QUÉ SE PIDE: Según el texto dado, ¿en qué año entró en una nueva fase cruenta la guerra rusa contra Ucrania?

TEXTO DADO:
□ □ □ □

América Latina me atraía desde joven. Soñaba con bailar bachata en Cuba, perderme por las calles de Buenos Aires, visitar a mis amigos colombianos de Bogotá. En la universidad, estudié algo de español e incluso conseguí leer a Mario Vargas Llosa en versión original. Creo que los ucranianos tenemos mucho en común con los habitantes de Latinoamérica: la hospitalidad, la discreción, el gusto por cantar y el buen comer, así como por luchar por el derecho de ser quienes somos.
Lamento que aún no haya podido lanzarme a esta aventura. La guerra rusa contra Ucrania, que dura más de un siglo, entró en una nueva fase cruenta en el 2014, cuando Rusia ocupó Crimea y el este del país, y, luego, arremetió contra el resto del territorio de Ucrania con una invasión a gran escala. La agresión rusa cambió la vida de todos los ucranianos, incluida la mía.
Tengo esperanzas de que lo que les voy a contar, en lugar de generarles rechazo, les resuene: a las sociedades que tienen la memoria histórica de haber luchado por su independencia les es más fácil comprender el precio que los demás pagan por la libertad. Quiero contarles sobre el mayor precio que se paga: el precio de la vida.

□ □ □ □

INFORMACIÓN PROPORCIONADA:
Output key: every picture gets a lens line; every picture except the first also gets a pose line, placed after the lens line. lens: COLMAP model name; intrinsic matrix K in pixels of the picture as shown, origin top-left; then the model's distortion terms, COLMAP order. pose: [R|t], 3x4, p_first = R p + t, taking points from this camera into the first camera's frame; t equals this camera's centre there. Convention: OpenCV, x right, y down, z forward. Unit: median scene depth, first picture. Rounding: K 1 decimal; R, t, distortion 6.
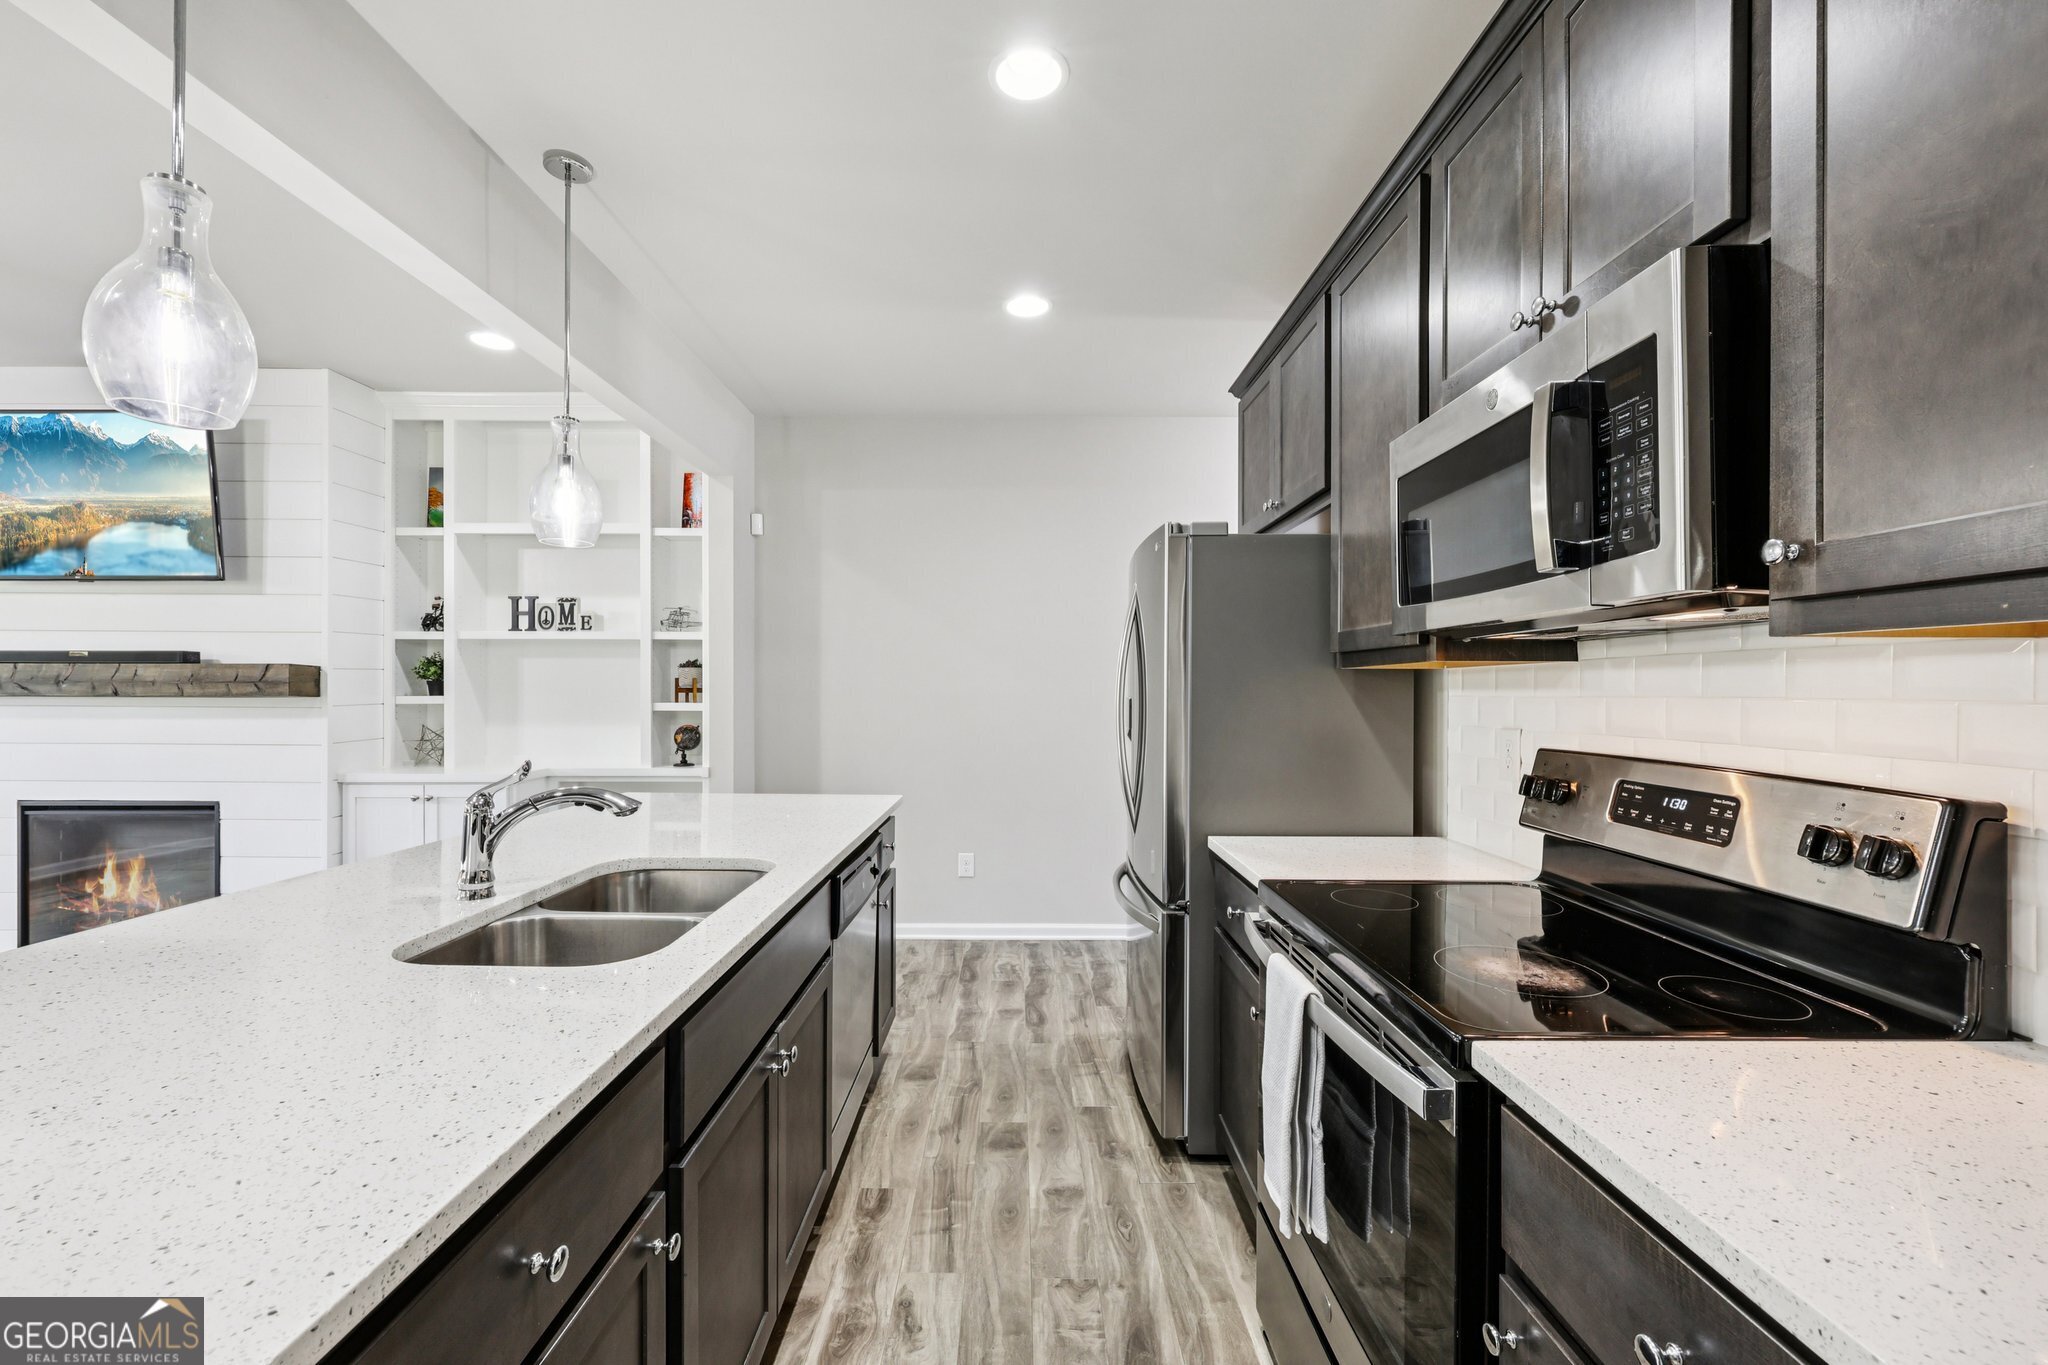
lens RADIAL K [[834.6, 0, 1024.0], [0, 834.6, 682.5], [0, 0, 1]] dist [-0.048013, 0.034303]
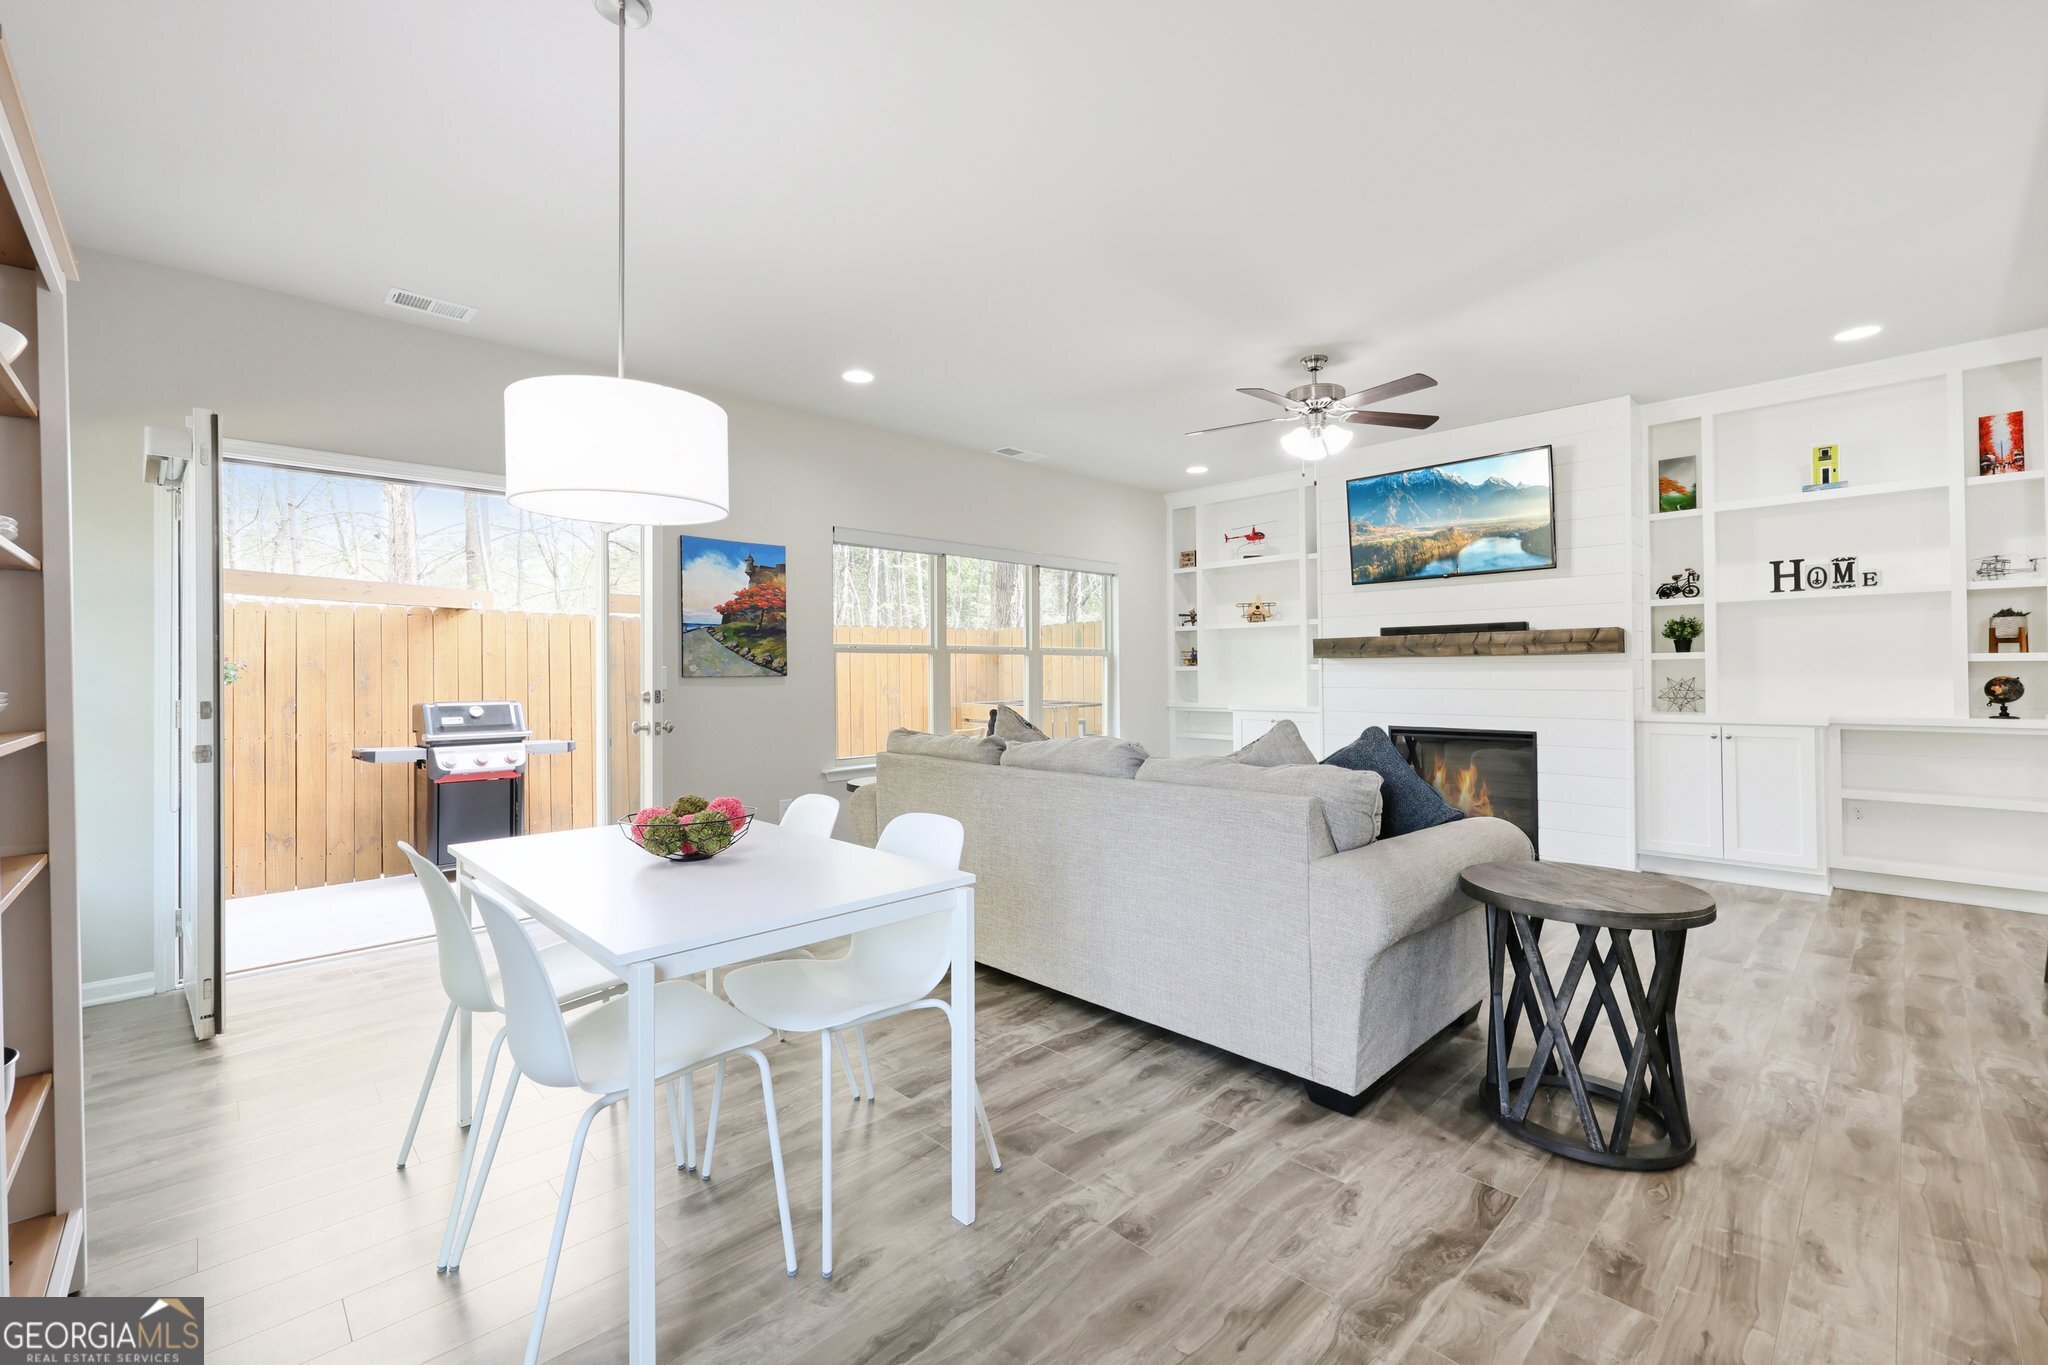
lens RADIAL K [[850.5, 0, 1026.2], [0, 850.5, 667.6], [0, 0, 1]] dist [0.000772, -0.000268]
pose [[0.686917, -0.014043, -0.726600, -0.525467], [0.014153, 0.999882, -0.005946, 0.034397], [0.726598, -0.006199, 0.687035, -0.574053]]
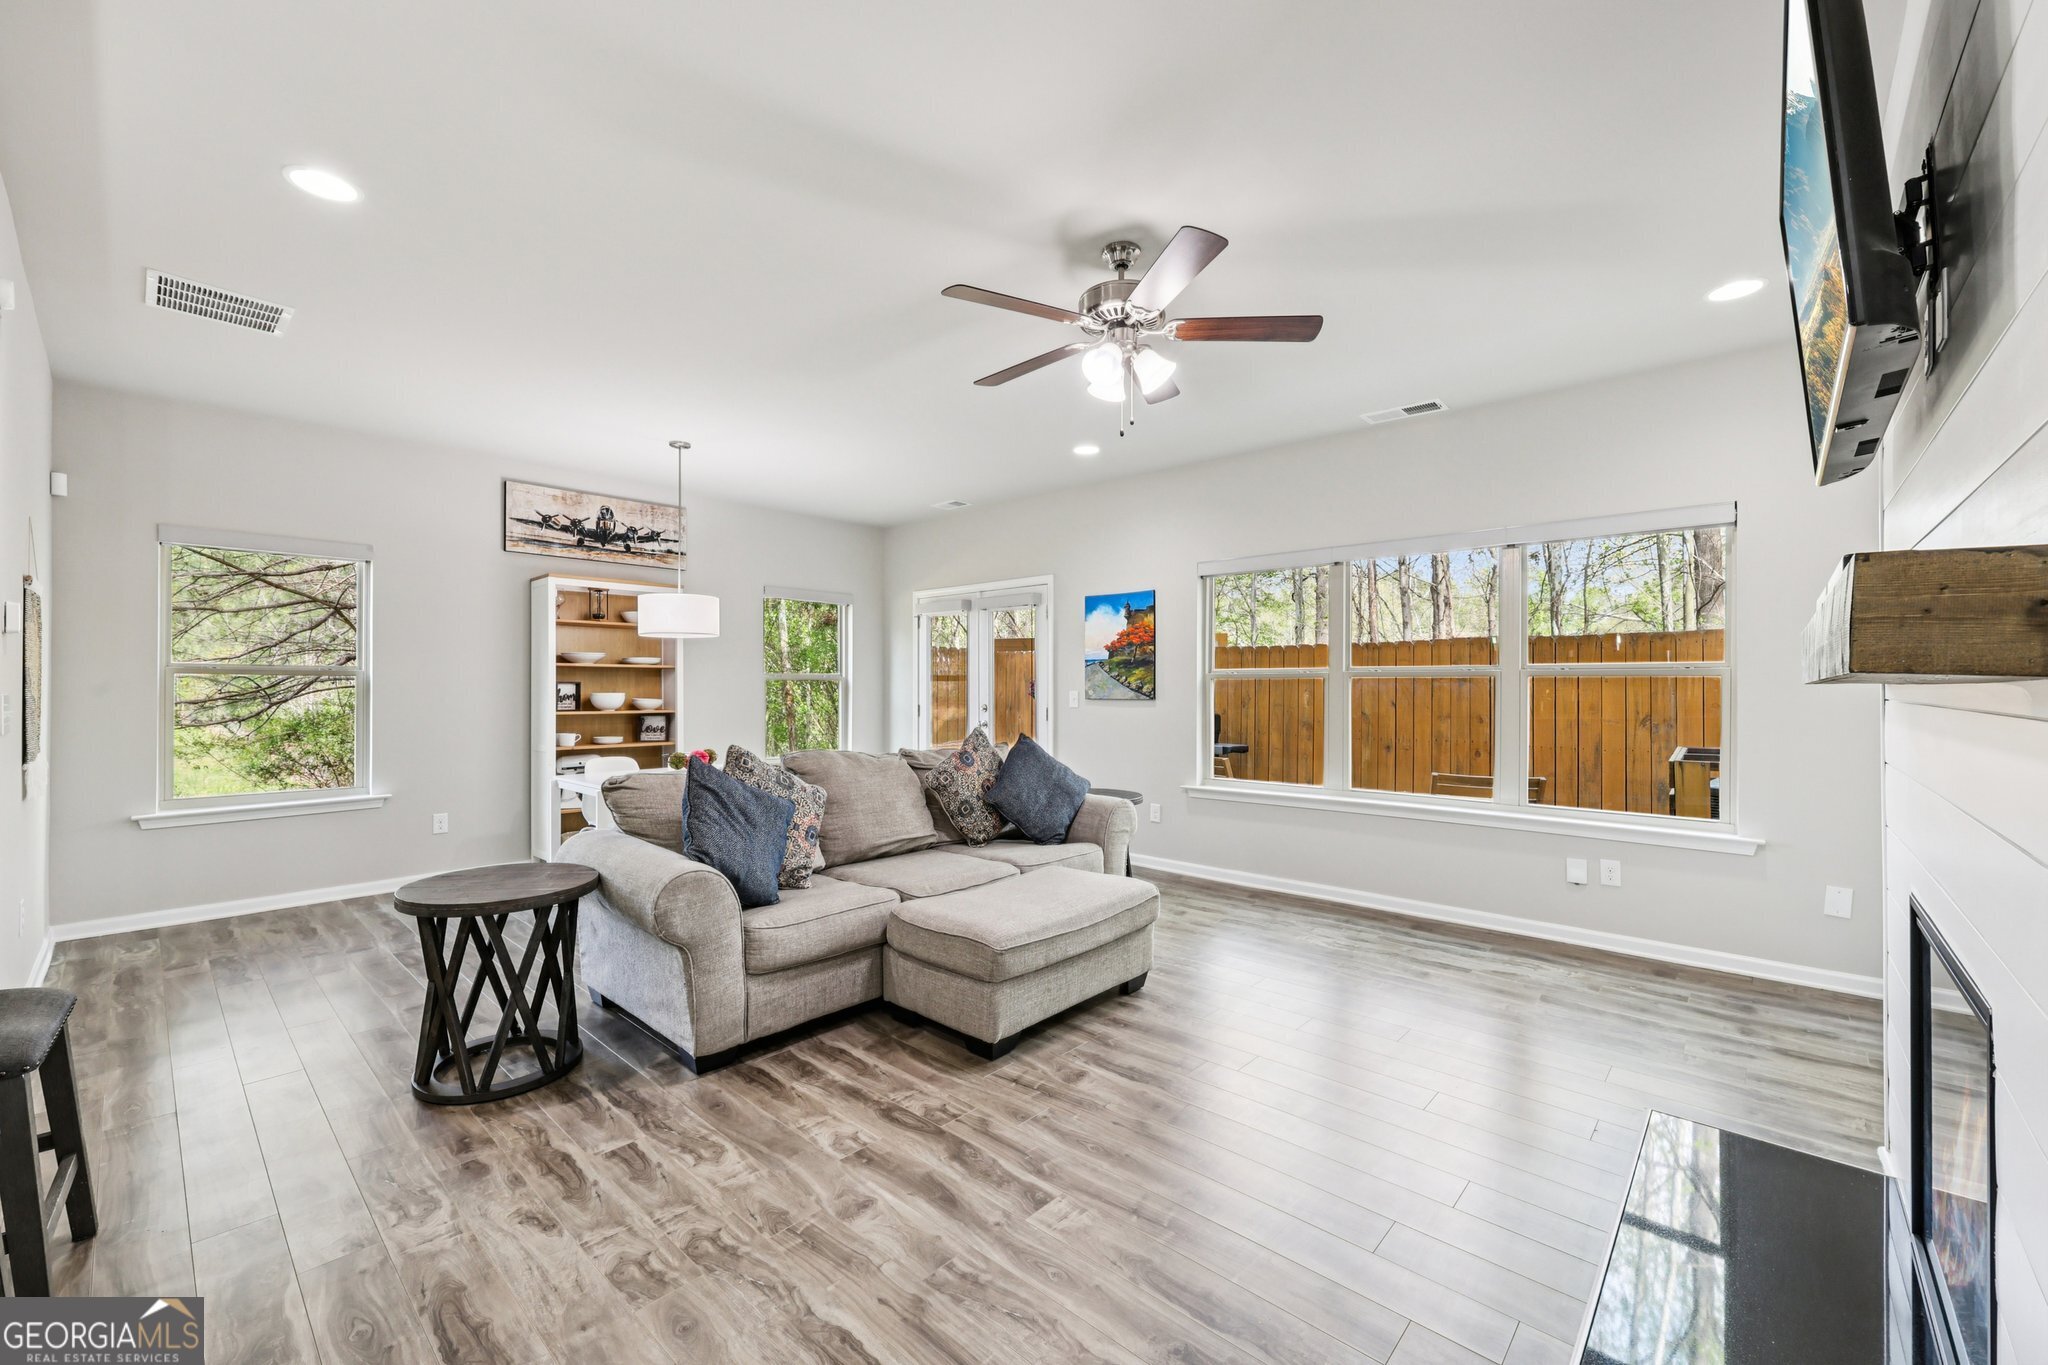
lens RADIAL K [[819.0, 0, 1015.7], [0, 819.0, 685.6], [0, 0, 1]] dist [-0.000895, 0.000112]
pose [[-0.685717, -0.007777, -0.727826, -0.476060], [-0.000302, 0.999946, -0.010400, 0.023987], [0.727868, -0.006911, -0.685683, 0.930132]]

□ □ □ □

RESPUESTA: En 2014.